The Parliament Committee on National Security Services (the 241 Committee) has declared that the comprehensive inquiry report on the bomb attack targeting Speaker Mohamed Nasheed on 6 May 2021 will not be fully disclosed. This decision came in response to a request from Ishaq, one of the accused in the case.

Ishaq had filed the request under the Right to Information (RTI) Act on 11 May 2021. He had sought access to the report based on the procedure outlined by the Supreme Court in the appeal case filed by former president Abdulla Yameen Abdul Gayoom and Ahmed Krik Riza, who were convicted of money laundering and bribery in the MMPRC corruption scandal.

The testimony in Ishaq’s case was temporarily suspended until the parliament decided whether or not the report could be used as evidence. The inquiry report, it was claimed, was crucial as documentary evidence in defending Ishaq. The request specified that Ishaq is entitled to the original of the report, which is mandatory before proceeding with the evidence in the case.

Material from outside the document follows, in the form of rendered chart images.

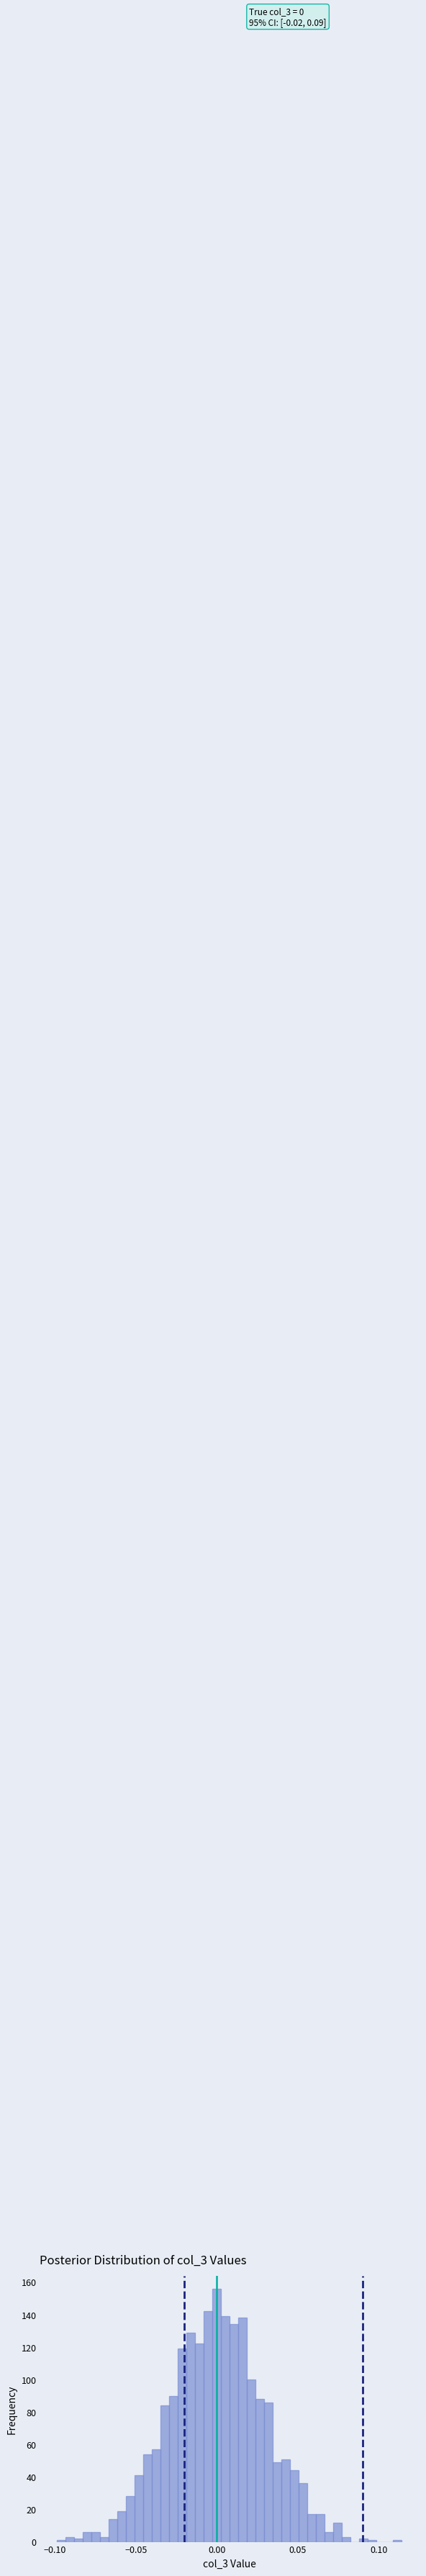

Read against the x-axis, roughly where is the centre of the tallest bar?

0.000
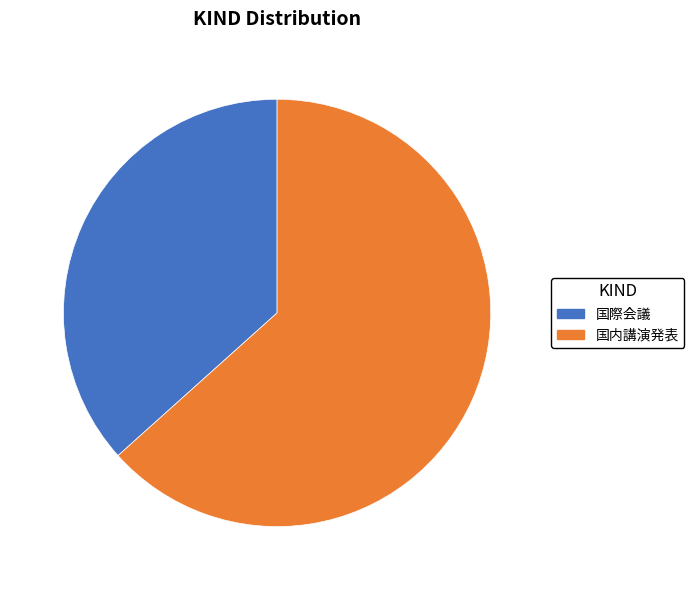

Do 国際会議 and 国内講演発表 together represent more than half of the pie?

Yes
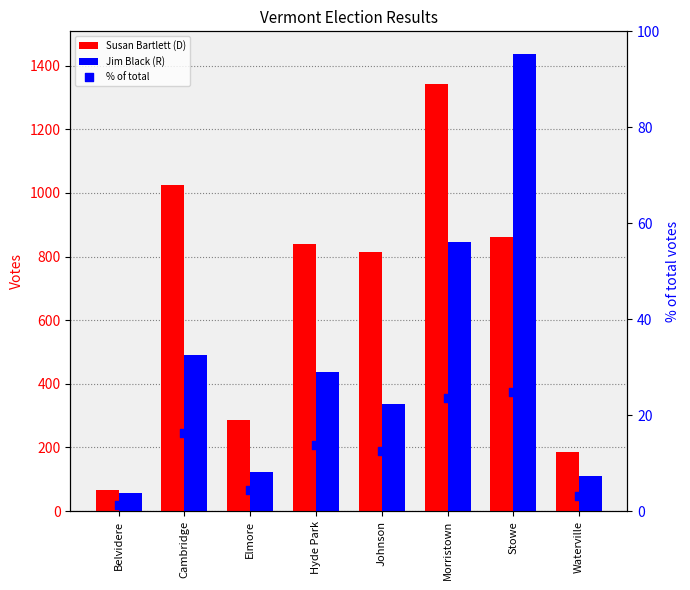

At which category is the sum across all series the highest?

Stowe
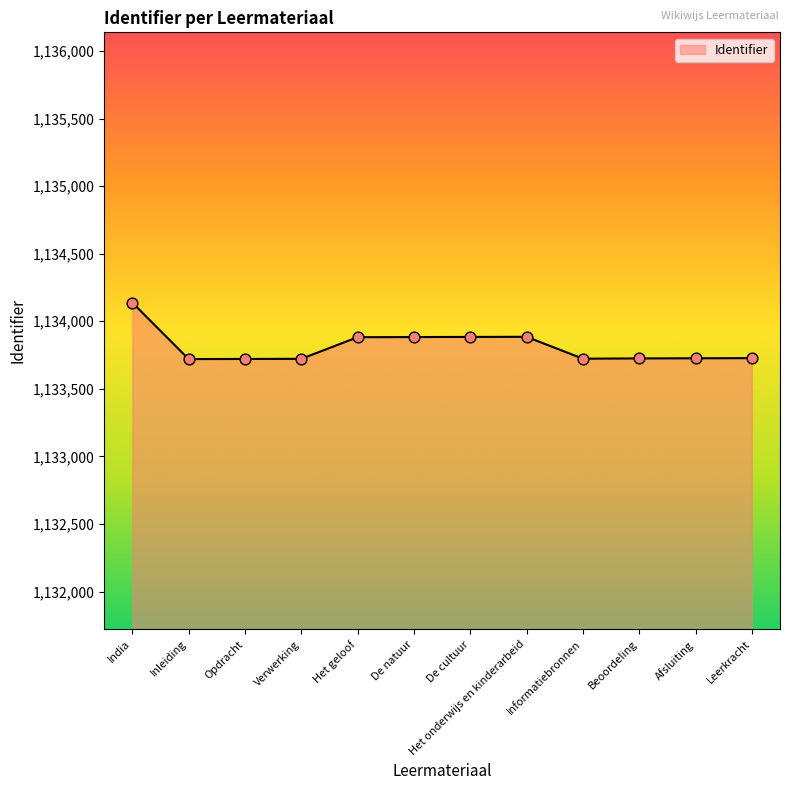

What is the ratio of the value at De cultuur to the value at De natuur?

1.0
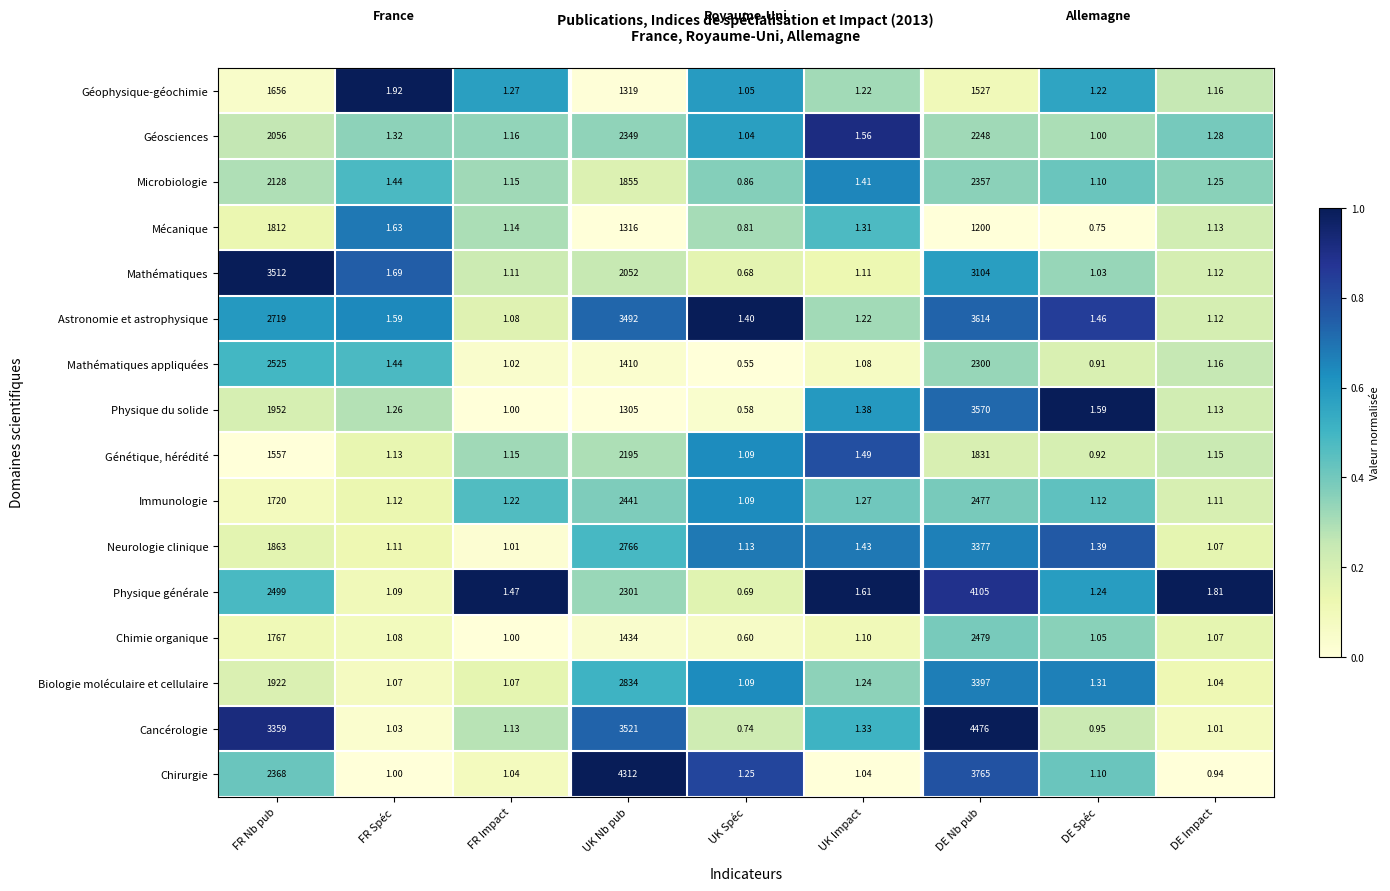

Rank the series by their maximum value, from highest to lowest.

Cancérologie, Chirurgie, Physique générale, Astronomie et astrophysique, Physique du solide, Mathématiques, Biologie moléculaire et cellulaire, Neurologie clinique, Mathématiques appliquées, Chimie organique, Immunologie, Microbiologie, Géosciences, Génétique, hérédité, Mécanique, Géophysique-géochimie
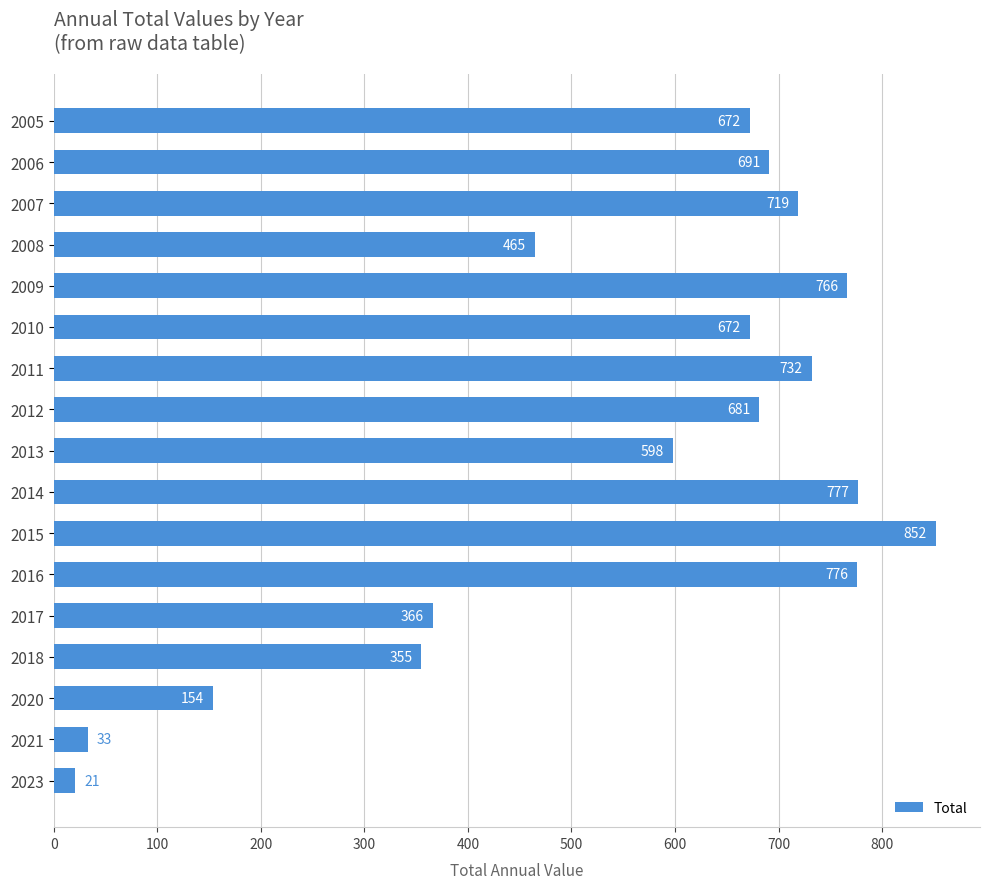

The chart shows a value of 1130 at 2009. True or false?

False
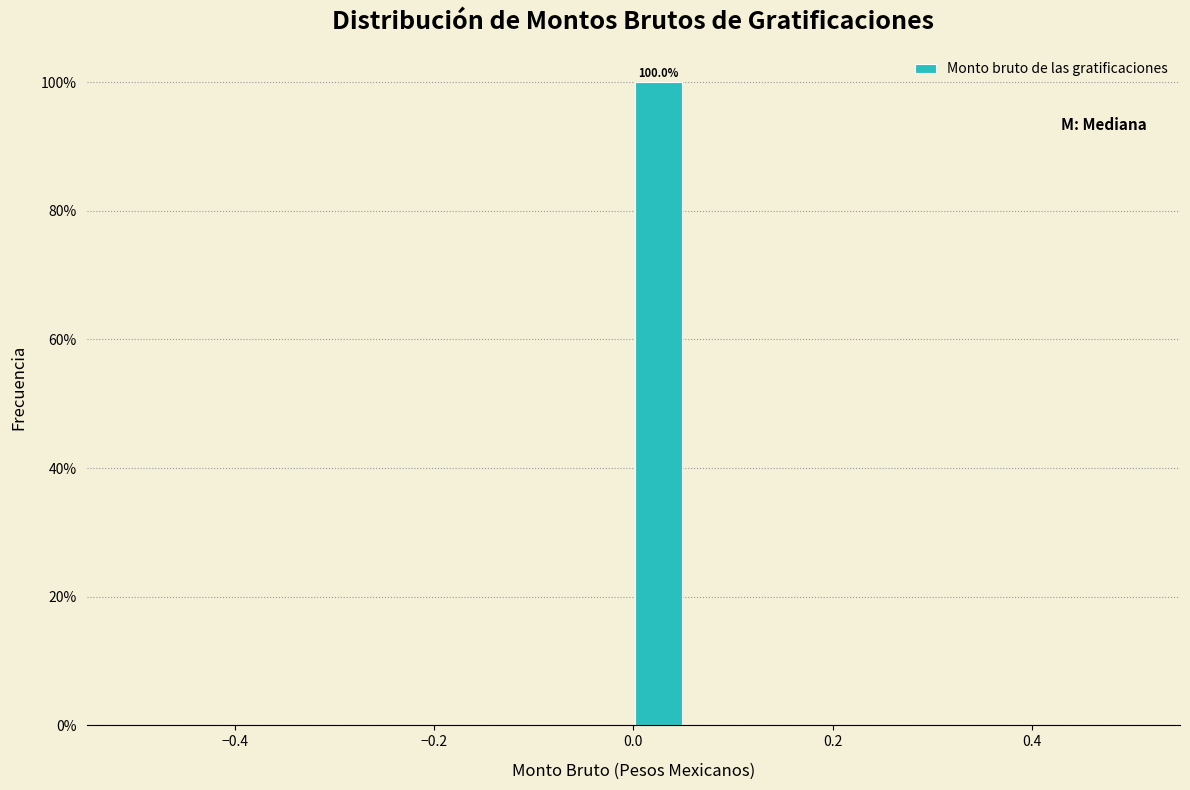

Around what value on the x-axis is the tallest bar? Give the approximate position of its centre, as read against the axis.

0.02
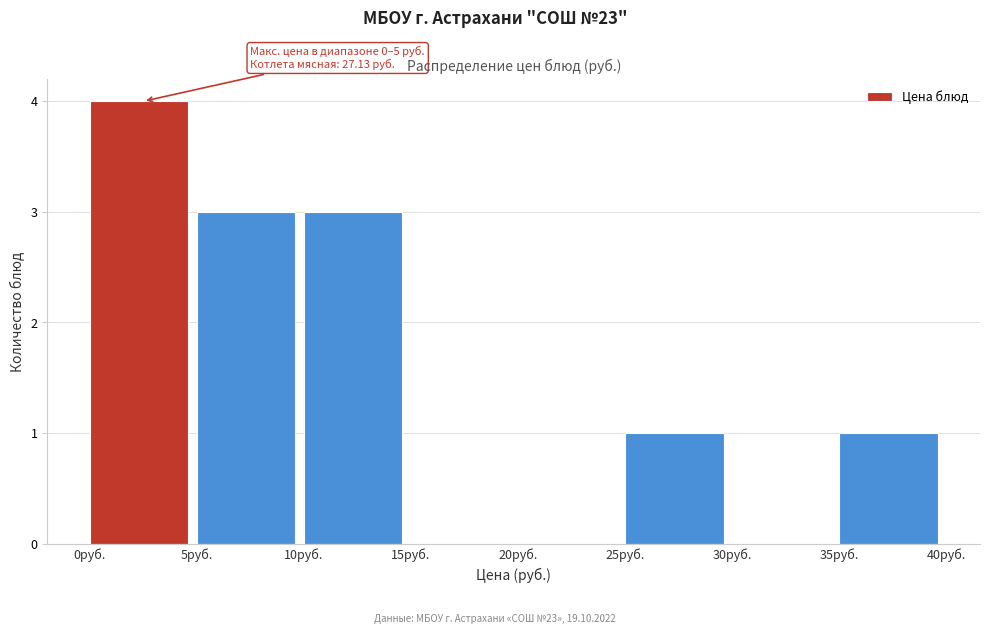

Over which range of the x-axis is the bar tallest?

0 to 5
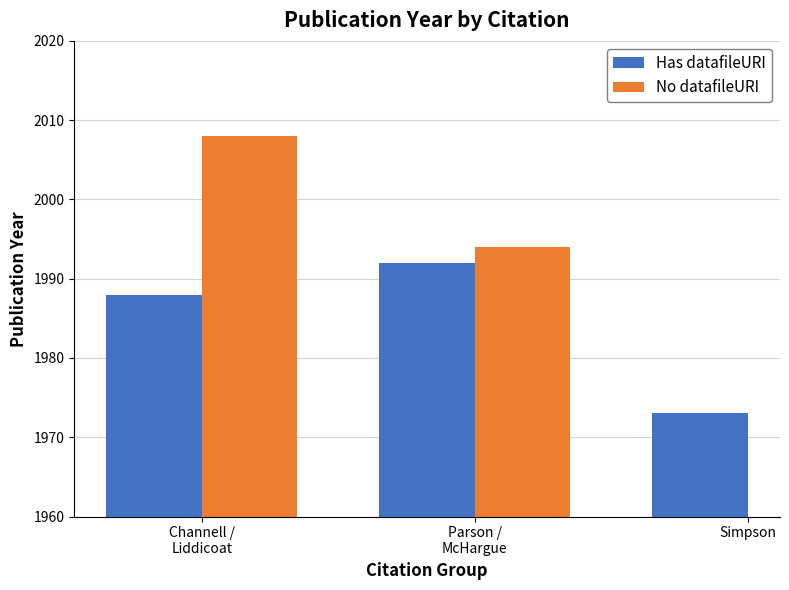

Is it true that the value at Channell /
Liddicoat is 3203?

False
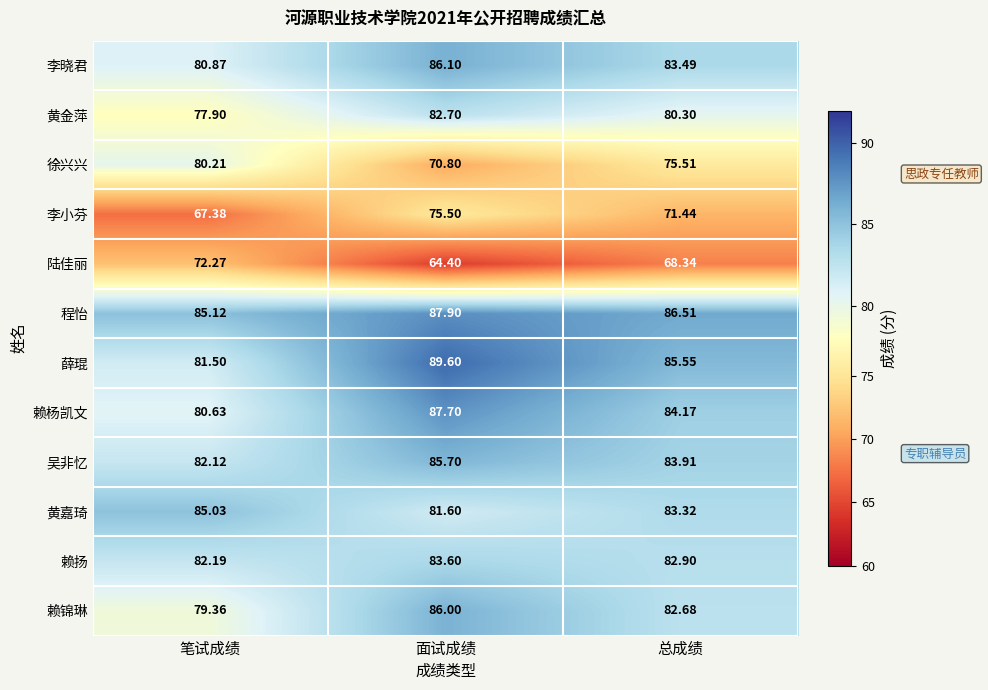

Rank the series by their maximum value, from lowest to highest.

陆佳丽, 李小芬, 徐兴兴, 黄金萍, 赖扬, 黄嘉琦, 吴非忆, 赖锦琳, 李晓君, 赖杨凯文, 程怡, 薛琨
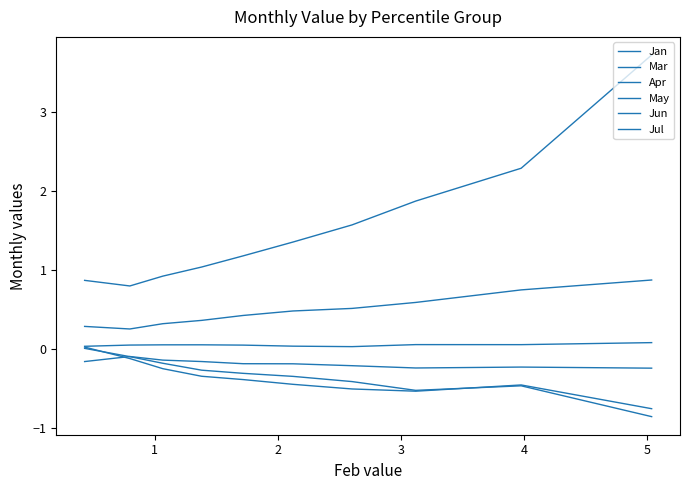

What is the difference between the maximum and minimum values in the May series?

0.1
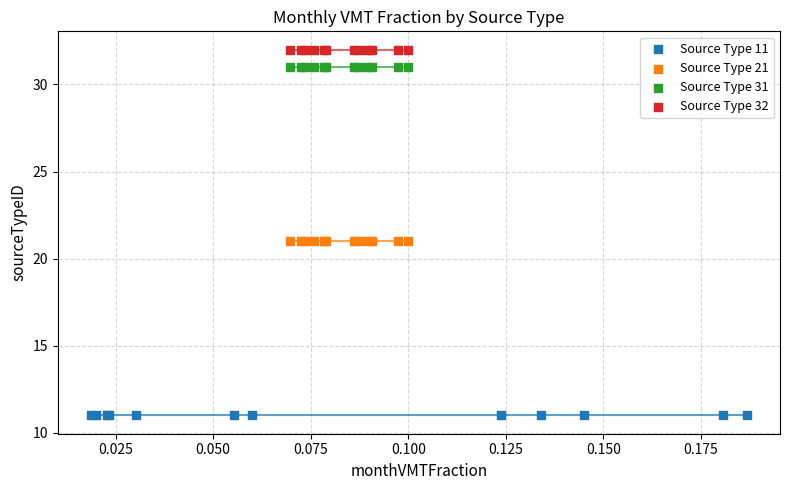

Which series reaches the minimum Y coordinate?

Source Type 11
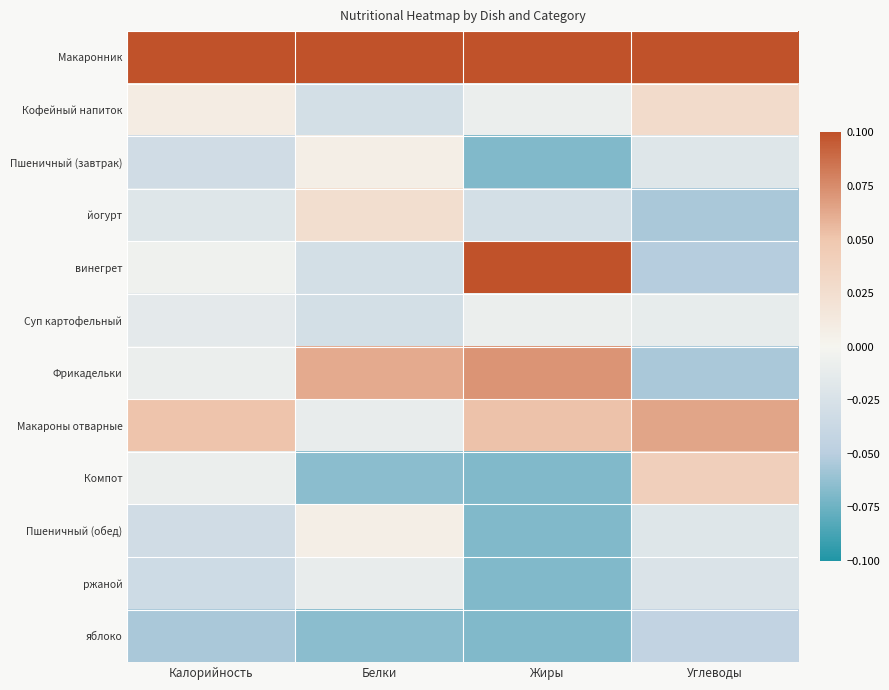

Rank the series by their maximum value, from lowest to highest.

яблоко, ржаной, Суп картофельный, Пшеничный (завтрак), Пшеничный (обед), йогурт, Кофейный напиток, Компот, Макароны отварные, Фрикадельки, винегрет, Макаронник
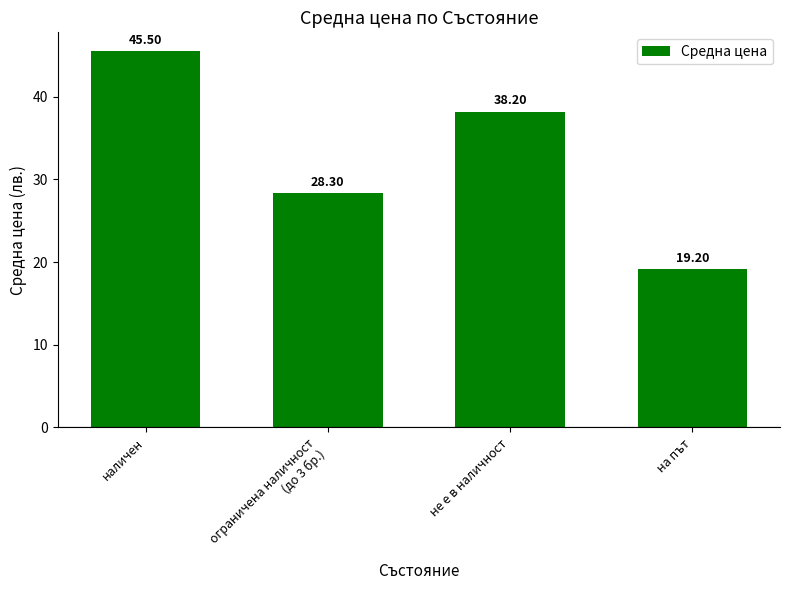

Does the chart contain stacked bars?

No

After holding a closed-door meeting on Monday, the 241 Committee has decided to share a redacted version of the report with Ishaq, which is already in the public domain. The decision was unanimous amongst the committee members, citing national security concerns for not disclosing the detailed report. Until now, the complete report has only been made available to President Ibrahim Mohamed Solih, Chief Justice Ahmed Muhthasim Adnan, and Speaker Nasheed.

Some portions of the original report have been classified, as they contain sensitive information that could endanger national security if disclosed. The decision to keep these sections confidential was reaffirmed during Monday’s meeting.

The parliamentary inquiry report initially released in July 2021 proposed a total of 45 recommendations aimed at strengthening intelligence and security mechanisms as well as countering terrorism and radicalism. This included 29 recommendations specifically targeted at countering extremism, 10 concerning the security of Speaker Nasheed, and six pertaining to financial intelligence. Among these were suggestions for stationing armed soldiers at Nasheed’s residence around the clock, the use of armoured cars for his transportation, and regular refresher courses for his security team.

The assassination attempt on Speaker Nasheed occurred as he was walking from his residence to his waiting car on Majeedhee Magu. An improvised explosive device mounted on a parked motorcycle was remotely detonated from nearby. Adhuham Ahmed Rasheed, who operated the remote, was subsequently found guilty and imprisoned, while trials for other suspects, including Ishaq, are ongoing.